RICHARD JAMES SIMPSON "Sugar the pill"
(2022 )
Siamo nella bocca del lupo. E c'è chi gioca a fare Dio. Il tempo è un fiume, il rosa è indolore, e l'amore diventa uno straniero. No, non mi sto perdendo in deliri filosofici. Sto solo traducendo in italiano alcuni titoli del terzo album solista di Richard James Simpson.
“Sugar the pill” prosegue il percorso dell'artista californiano, ex frontman dei Teardrain, da sempre intriso di approccio sperimentale, all'interno del contesto punk americano. Uscito per Rehlein Music, si apre con un'inquietante voce in “Evaporating people”, che dice: “I'm scared. Don't be. I'm scared. Don't be”. Poi parte la scarica elettrica. “Starry hope” è un rock andante: il suono ammicca al grunge, e l'andamento è stanco, flemmatico. Dopo una piccola digressione industrial col minuto di “Sleep”, arriva il noise abrasivo di “Consensual telepathy”, con piccoli momenti in reverse. Eccolo qui, il suono sperimentale. Il brano termina con un'altra frase dicotomica inquietante: “Everyone is happy, but no one is free. Everyone is free, but no one is happy”. Davvero non c'è modo per essere sia felice che libero?
Il rullante in battere ci carica, per iniziare a pogare con “We're in the wolf's mouth”, brano che si presta ad essere quello di punta. Non tanto per orecchiabilità (che non è la prerogativa in questo ambiente), ma perché riassume il messaggio trasversale dell'album. Un suono nasale apre “Playing God”, che poi si rivela una sorta di disco-punk, che per un momento fa ricordare i Clash. Fortissimo il minuto e quarantasette secondi di “Whitney says”. Una voce descrive un luogo dove sta male, tra rumori di elicotteri lontani e un cupo vocalizzo. E poi, distorsioni di chiusura.

__Richiesta__
Riscrivi il passo della recensione tra "Siamo nella bocca" e "Richard James Simpson.", estremi inclusi, sostituendo "fiume" con "torrente".

__Record del dataset__

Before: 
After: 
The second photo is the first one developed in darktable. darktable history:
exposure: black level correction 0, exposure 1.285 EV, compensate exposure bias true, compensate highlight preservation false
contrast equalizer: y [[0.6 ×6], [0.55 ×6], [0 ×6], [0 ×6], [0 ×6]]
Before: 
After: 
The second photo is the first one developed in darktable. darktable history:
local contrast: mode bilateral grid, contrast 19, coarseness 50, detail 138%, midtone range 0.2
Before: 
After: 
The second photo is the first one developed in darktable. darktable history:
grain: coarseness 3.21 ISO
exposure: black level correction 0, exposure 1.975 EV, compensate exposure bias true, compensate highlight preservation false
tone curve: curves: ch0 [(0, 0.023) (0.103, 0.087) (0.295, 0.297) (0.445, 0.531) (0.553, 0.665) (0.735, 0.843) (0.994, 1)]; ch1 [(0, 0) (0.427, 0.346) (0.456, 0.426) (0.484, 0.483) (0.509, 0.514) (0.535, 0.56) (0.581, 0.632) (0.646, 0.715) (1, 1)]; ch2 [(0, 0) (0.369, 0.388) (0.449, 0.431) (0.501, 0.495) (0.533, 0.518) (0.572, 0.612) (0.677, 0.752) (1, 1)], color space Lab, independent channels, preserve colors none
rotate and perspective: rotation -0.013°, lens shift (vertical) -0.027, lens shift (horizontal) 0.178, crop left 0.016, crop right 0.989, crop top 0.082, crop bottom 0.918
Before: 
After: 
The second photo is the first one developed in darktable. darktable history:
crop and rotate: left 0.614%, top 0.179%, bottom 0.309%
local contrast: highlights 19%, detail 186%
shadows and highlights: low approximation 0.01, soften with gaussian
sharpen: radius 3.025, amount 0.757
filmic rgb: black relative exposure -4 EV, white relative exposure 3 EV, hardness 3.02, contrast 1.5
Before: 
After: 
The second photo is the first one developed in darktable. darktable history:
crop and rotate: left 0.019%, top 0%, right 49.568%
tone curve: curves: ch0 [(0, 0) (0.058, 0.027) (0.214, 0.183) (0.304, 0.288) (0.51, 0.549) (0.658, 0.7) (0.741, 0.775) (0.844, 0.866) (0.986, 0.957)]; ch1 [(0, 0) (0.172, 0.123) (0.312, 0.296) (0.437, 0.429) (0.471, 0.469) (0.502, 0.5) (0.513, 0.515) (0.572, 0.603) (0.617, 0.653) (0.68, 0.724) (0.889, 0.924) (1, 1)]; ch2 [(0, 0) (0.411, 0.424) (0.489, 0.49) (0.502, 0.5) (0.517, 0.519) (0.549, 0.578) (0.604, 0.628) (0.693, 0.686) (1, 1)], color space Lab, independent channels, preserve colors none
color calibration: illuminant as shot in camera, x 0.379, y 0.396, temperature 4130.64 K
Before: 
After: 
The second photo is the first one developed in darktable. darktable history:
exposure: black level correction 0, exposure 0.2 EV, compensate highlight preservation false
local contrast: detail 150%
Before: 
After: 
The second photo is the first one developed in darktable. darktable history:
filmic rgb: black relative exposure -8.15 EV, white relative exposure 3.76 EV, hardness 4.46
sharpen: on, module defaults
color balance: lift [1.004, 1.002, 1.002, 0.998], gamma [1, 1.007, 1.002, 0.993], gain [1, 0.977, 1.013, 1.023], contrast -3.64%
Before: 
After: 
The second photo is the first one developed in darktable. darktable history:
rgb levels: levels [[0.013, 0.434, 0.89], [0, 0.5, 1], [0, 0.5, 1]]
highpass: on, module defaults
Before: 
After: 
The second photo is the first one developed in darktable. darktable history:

__Soluzione__
Siamo nella bocca del lupo. E c'è chi gioca a fare Dio. Il tempo è un torrente, il rosa è indolore, e l'amore diventa uno straniero. No, non mi sto perdendo in deliri filosofici. Sto solo traducendo in italiano alcuni titoli del terzo album solista di Richard James Simpson.